La gestion du budget de trésorerie se place pour sa part en amont de cette étape prévisionnelle. On ne traite plus, à ce stade, de données unitaires, mais de données de masses associées à une vision budgétaire telles que celles associées aux salaires, aux frais fournisseurs ou encore aux encaissements clients pour ne citer que quelques exemples.

Une différence subtile mais capitale

En intégrant cette étape à ses opérations de gestion financière globale, l’entreprise bénéficie en fin de compte de deux sources de données distinctes. Elle sera en mesure de comparer le budget de trésorerie au réalisé et, par la suite, d’effectuer des analyses ciblées lui permettant de considérablement améliorer son pilotage.

Les masses d’encaissement et de décaissement reportées dans le budget de trésorerie diffèrent des données de trésorerie prévisionnelles dans la mesure où elles ne sont plus attachées à un compte en banque ni à une nature financière (virement, chèque …). Avec le budget de trésorerie, on dépasse en effet la portée purement financière de l’élément « salaire » (si l’on prend un des exemples précités) pour le transformer en élément « masse salariale ». L’idée est de pouvoir comparer les fluctuations périodiques de chaque masse par rapport au réalisé mensuel (voire trimestriel ou annuel…) de l’entreprise en fonction des critères d’analyse qu’elle aura prédéfinis.

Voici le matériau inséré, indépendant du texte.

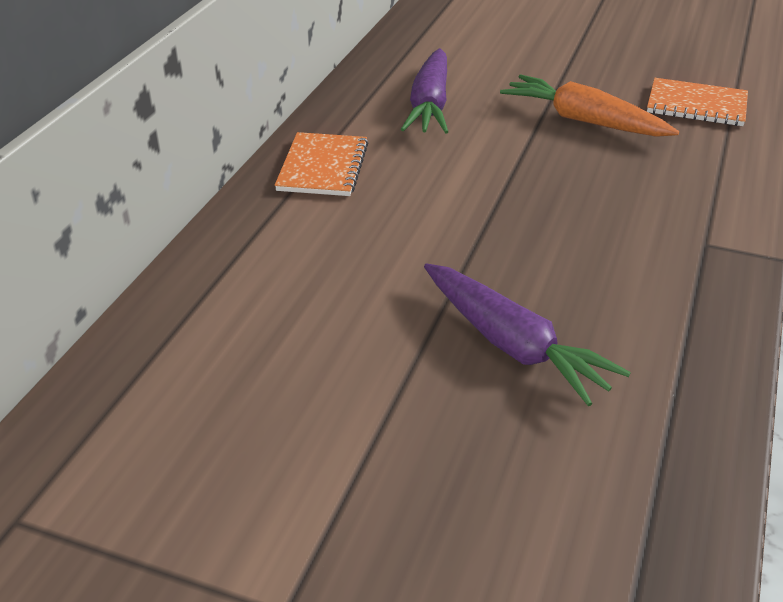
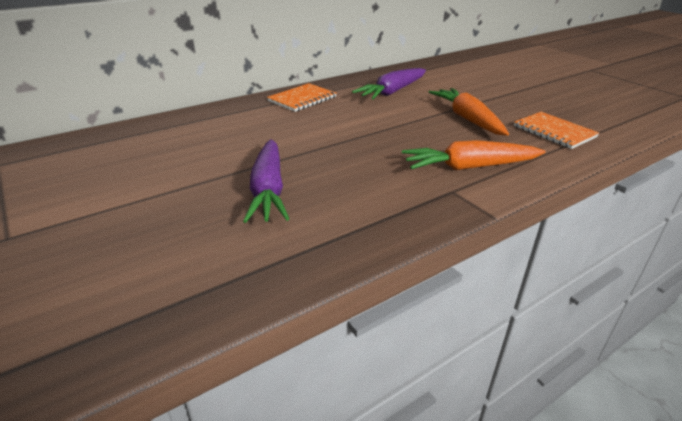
camera: 35 degrees right, 5 degrees down
none -> orange carrot [402,140,546,170]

Le budget de trésorerie au cœur de la stratégie d’entreprise

Cette étape parfois négligée par les entreprises permet de piloter de manière particulièrement agile les flux financiers. Un rapide coup d’œil au « réalisé » de trésorerie par rapport au budget de trésorerie permet en effet de réviser ce dernier, de le mettre à jour et d’alerter la direction sur une situation nécessitant des prises de décision pouvant avoir des répercussions au niveau, par exemple, des entretiens annuels, de la planification d’investissements, des ajustements de conditions commerciales…

On l’aura compris, au-delà de la portée analytique de ce travail minutieux sur le budget de trésorerie, sa portée stratégique est, elle aussi, non négligeable. En fonction des outils dont dispose l’entreprise, tous les types de budgets (budgets initiaux, budgets révisés, budgets simulés) peuvent en effet être scrutés, contribuant ainsi à une gestion rationalisée à large spectre des flux financiers.